» **DATA PROVIDED**
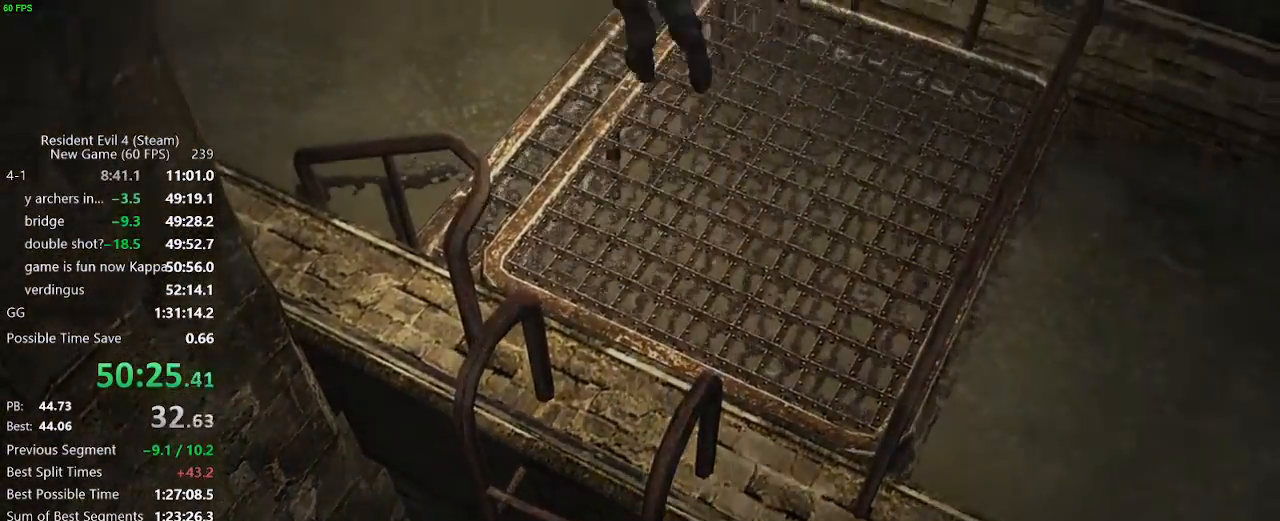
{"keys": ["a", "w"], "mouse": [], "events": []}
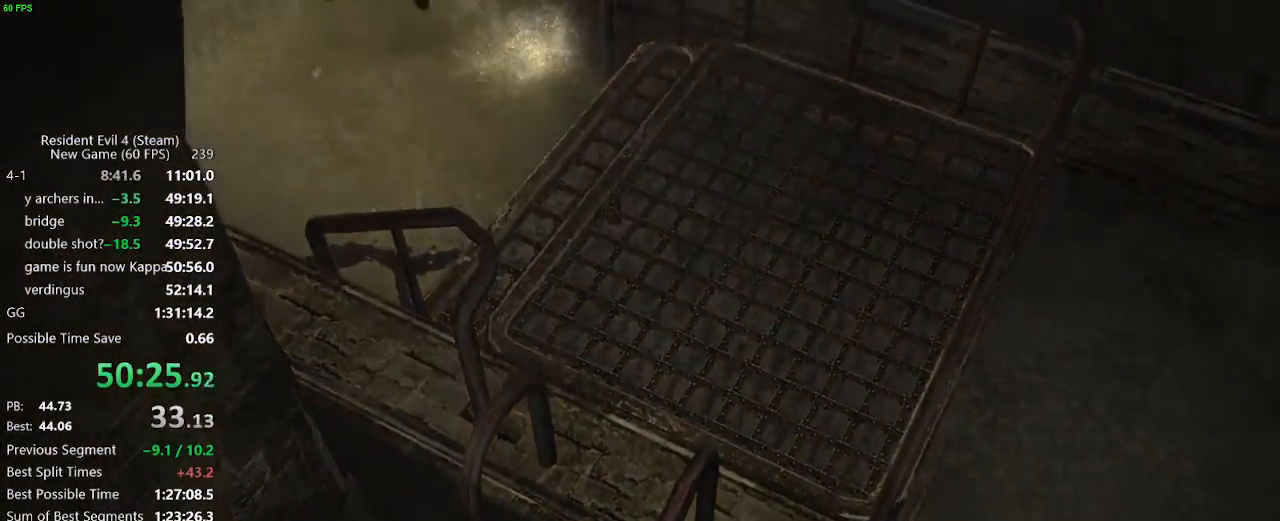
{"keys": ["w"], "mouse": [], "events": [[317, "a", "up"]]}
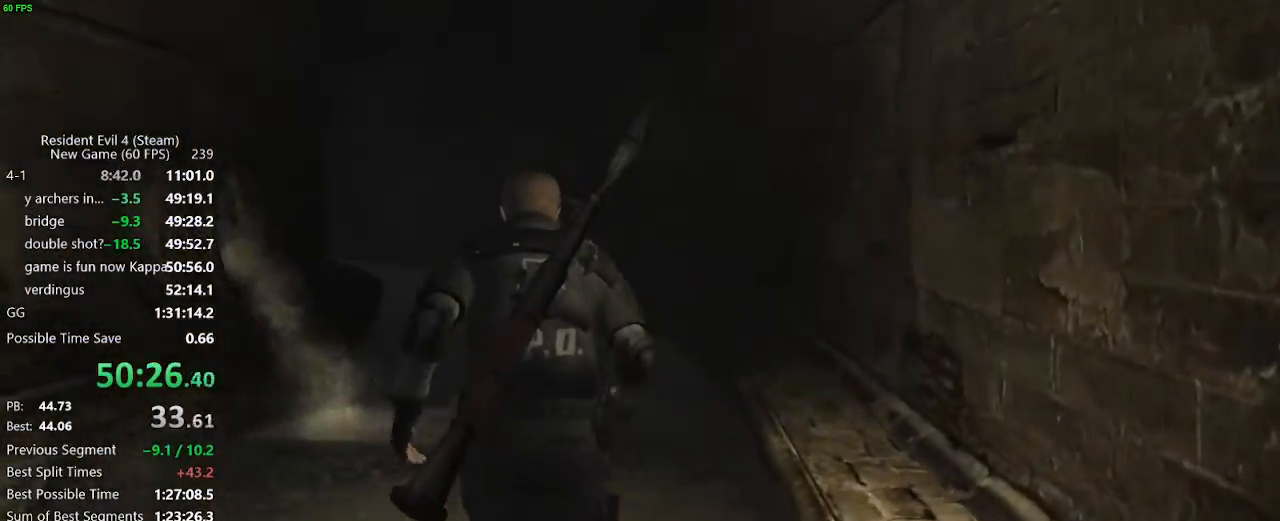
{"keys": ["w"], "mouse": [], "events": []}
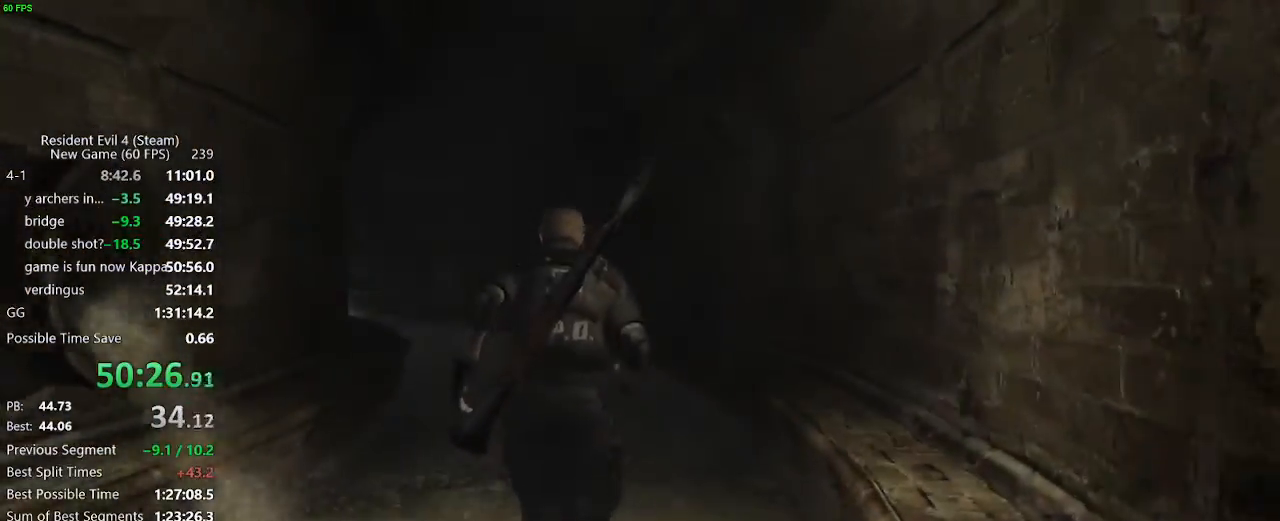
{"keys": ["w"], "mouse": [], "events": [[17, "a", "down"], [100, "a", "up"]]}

» **AIM OF THE EXERCISE**
Exactly as given, transcribe every line of the data, but not its images.

» **EXERCISE RESPONSE**
{"keys": ["a", "w"], "mouse": [], "events": []}
{"keys": ["w"], "mouse": [], "events": [[317, "a", "up"]]}
{"keys": ["w"], "mouse": [], "events": []}
{"keys": ["w"], "mouse": [], "events": [[17, "a", "down"], [100, "a", "up"]]}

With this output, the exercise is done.